## [Work to be completed]
Would you give all of the records again, exactly as they read?

═════ Records provided ═════

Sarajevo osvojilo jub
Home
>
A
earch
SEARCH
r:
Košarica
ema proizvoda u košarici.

═════

## [Reply to the task]
Sarajevo osvojilo jub
Home
>
A
earch
SEARCH
r:
Košarica
ema proizvoda u košarici.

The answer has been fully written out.